> Provided text:
|---|
Why is Spark 10x faster on Disk than Hadoop MapReduce?

Joydip Nath
2 min readJul 7, 2022

All there are plenty of differences the way MapReduce and Spark works but we are going to see some of them

Lets start

  1. In case of hadoop mapreduce(MR) data is written to HDFS in each phase (map, shuffle, reduce). This is very expensive operation but Spark does not store anything unless any action is applied on the data and even if we apply any action like saveAsTextFile, it will run in parallel on each executor and each executor writes data to the file, which again makes spark faster.
  2. Another thing is the architecture. Hadoop MR starts a new JVM for each task, which can take seconds with loading JARs, JITing, parsing configuration XML, etc. This process is killed once a job is done. Spark keeps an executor JVM running on each node, so launching a task is simply a matter of making an RPC to it and passing a Runnable to a thread pool, which takes in the single digits of milliseconds.
  3. From a software perspective, Spark’s optimizer now allows many workloads to avoid significant disk IO by pruning input data that is not needed in a given job. In Spark’s shuffle subsystem, serialization and hashing (which are CPU bound) have been shown to be key bottlenecks, rather than raw network throughput of underlying hardware. All these trends mean that Spark today is often constrained by CPU efficiency and memory pressure rather than IO. Since IO is of a less concern to Spark which makes it faster even in Disk then its competition.
  4. Spark runs multi-threaded tasks inside of JVM processes, whereas MapReduce runs as heavier weight JVM processes. This gives Spark faster startup, better parallelism, and better CPU utilization.
|---|
> Provided data:
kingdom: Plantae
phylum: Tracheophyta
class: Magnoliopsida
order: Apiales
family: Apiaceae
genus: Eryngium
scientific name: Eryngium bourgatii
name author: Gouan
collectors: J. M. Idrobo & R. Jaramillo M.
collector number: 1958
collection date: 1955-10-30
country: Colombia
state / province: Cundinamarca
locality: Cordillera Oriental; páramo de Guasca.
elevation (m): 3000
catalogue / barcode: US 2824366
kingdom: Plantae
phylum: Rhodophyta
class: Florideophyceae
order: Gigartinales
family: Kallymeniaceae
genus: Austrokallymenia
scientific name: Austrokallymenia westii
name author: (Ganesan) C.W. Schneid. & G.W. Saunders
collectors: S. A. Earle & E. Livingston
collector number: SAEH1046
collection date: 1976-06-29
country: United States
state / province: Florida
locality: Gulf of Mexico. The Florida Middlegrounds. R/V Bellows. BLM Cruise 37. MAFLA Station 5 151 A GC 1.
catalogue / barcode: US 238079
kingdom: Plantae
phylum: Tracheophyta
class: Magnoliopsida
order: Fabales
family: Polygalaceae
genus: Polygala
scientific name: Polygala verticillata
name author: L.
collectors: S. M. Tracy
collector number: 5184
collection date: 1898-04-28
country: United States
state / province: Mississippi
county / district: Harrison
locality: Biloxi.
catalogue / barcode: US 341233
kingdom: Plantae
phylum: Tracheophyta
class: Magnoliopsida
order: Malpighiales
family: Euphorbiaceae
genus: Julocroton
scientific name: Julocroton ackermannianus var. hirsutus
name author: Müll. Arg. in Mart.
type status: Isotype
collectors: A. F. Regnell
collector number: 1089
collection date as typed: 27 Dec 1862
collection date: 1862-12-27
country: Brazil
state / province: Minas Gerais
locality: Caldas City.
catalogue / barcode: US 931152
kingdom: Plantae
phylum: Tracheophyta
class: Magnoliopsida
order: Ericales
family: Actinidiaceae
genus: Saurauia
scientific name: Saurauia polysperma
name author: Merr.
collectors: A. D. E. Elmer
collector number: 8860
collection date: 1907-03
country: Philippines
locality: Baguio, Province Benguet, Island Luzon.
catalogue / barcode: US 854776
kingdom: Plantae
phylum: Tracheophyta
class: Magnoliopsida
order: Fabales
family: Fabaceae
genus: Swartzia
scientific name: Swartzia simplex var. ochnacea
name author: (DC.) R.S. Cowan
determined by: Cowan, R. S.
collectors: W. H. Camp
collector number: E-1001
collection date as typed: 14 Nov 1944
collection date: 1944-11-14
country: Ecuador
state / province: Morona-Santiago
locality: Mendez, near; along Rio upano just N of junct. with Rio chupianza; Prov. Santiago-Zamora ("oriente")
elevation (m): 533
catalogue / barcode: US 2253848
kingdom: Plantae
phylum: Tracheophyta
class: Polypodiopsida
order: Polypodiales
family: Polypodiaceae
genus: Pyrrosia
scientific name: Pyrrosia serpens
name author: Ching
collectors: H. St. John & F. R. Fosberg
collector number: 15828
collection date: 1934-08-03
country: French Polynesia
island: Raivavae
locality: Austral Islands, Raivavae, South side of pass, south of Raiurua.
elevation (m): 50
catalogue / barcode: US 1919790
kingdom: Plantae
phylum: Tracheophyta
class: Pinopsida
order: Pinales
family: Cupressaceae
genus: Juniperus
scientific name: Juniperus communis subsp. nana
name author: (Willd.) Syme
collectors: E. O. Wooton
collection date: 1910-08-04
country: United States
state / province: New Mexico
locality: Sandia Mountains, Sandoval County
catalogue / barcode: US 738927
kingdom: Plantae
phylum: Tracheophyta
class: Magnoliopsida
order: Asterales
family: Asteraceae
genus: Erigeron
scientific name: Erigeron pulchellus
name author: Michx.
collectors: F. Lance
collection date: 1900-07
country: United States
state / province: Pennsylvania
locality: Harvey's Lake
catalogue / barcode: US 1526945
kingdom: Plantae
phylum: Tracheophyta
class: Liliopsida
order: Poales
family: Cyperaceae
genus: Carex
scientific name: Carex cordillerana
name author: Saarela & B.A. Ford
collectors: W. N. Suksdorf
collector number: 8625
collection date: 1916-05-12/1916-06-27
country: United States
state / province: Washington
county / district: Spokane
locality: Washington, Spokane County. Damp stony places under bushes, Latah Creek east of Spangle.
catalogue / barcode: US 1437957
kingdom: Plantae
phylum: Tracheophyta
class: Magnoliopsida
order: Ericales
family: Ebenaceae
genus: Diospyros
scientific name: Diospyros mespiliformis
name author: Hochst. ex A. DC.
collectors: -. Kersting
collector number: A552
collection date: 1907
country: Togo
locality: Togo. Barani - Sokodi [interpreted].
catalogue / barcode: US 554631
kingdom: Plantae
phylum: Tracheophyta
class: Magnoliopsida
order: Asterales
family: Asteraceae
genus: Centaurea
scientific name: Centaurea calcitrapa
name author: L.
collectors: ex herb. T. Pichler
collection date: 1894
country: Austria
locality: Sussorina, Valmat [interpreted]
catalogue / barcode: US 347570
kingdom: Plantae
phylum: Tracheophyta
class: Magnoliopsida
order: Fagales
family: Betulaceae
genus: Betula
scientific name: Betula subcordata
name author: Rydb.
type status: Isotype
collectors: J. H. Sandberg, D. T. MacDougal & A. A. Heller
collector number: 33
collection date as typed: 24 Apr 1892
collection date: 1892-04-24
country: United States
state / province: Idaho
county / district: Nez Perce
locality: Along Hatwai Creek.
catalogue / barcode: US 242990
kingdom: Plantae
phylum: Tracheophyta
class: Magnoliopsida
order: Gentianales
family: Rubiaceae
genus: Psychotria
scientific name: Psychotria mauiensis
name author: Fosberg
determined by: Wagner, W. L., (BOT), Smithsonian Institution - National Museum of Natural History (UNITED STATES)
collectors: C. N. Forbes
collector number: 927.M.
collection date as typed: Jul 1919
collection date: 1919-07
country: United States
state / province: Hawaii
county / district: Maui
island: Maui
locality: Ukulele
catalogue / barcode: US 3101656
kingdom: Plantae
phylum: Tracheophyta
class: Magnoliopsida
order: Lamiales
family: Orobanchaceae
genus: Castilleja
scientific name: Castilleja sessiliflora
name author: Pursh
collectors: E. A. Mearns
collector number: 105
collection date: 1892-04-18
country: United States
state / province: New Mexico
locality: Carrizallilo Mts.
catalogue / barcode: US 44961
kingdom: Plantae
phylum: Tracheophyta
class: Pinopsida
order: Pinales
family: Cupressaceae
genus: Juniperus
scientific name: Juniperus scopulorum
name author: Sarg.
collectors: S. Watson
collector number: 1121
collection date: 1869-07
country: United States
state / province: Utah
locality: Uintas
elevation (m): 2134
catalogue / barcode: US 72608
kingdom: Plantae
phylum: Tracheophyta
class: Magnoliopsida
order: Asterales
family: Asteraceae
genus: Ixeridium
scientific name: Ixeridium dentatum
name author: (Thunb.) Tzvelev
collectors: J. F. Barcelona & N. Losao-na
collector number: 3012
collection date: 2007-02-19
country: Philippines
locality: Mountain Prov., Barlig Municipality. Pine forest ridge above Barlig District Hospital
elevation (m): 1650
|---|
> Work instruction 1: In the article on why Spark beats Hadoop MapReduce on disk, what does running multi-threaded tasks inside JVM processes give Spark?
> Work instruction 2: Could you write the next part of the article on why Spark beats Hadoop MapReduce on disk, starting after its fourth numbered point?

> Expected answer 1: Faster startup, better parallelism, and better CPU utilization.

> Expected answer 2:
  5. Apache Spark is good for iterative algorithms. It is because, Hadoop MapReduce, by its nature, write output to HDFS after every MapReduce cycle. Since IO operations are very costly, therefor it makes Hadoop MapReduce slower for iterative algorithms, than Apache Spark.
  6. One of the significant reason is The Project Tungsten:
    In short Project Tungsten enables Optimize Apache Spark’s execution engine to take advantage of modern compilers and CPUs’ ability to efficiently compile and execute simple for loops (as opposed to complex function call graphs).
    The focus on CPU efficiency is motivated by the fact that Spark workloads are increasingly bottlenecked by CPU and memory use rather than IO and network communication. The trend is shown by recent research on the performance of big data workloads

These are the few complied points which makes Spark faster even in disk operations then its competitions.

Let me know in the comment section if you find something more in additions to above key notes.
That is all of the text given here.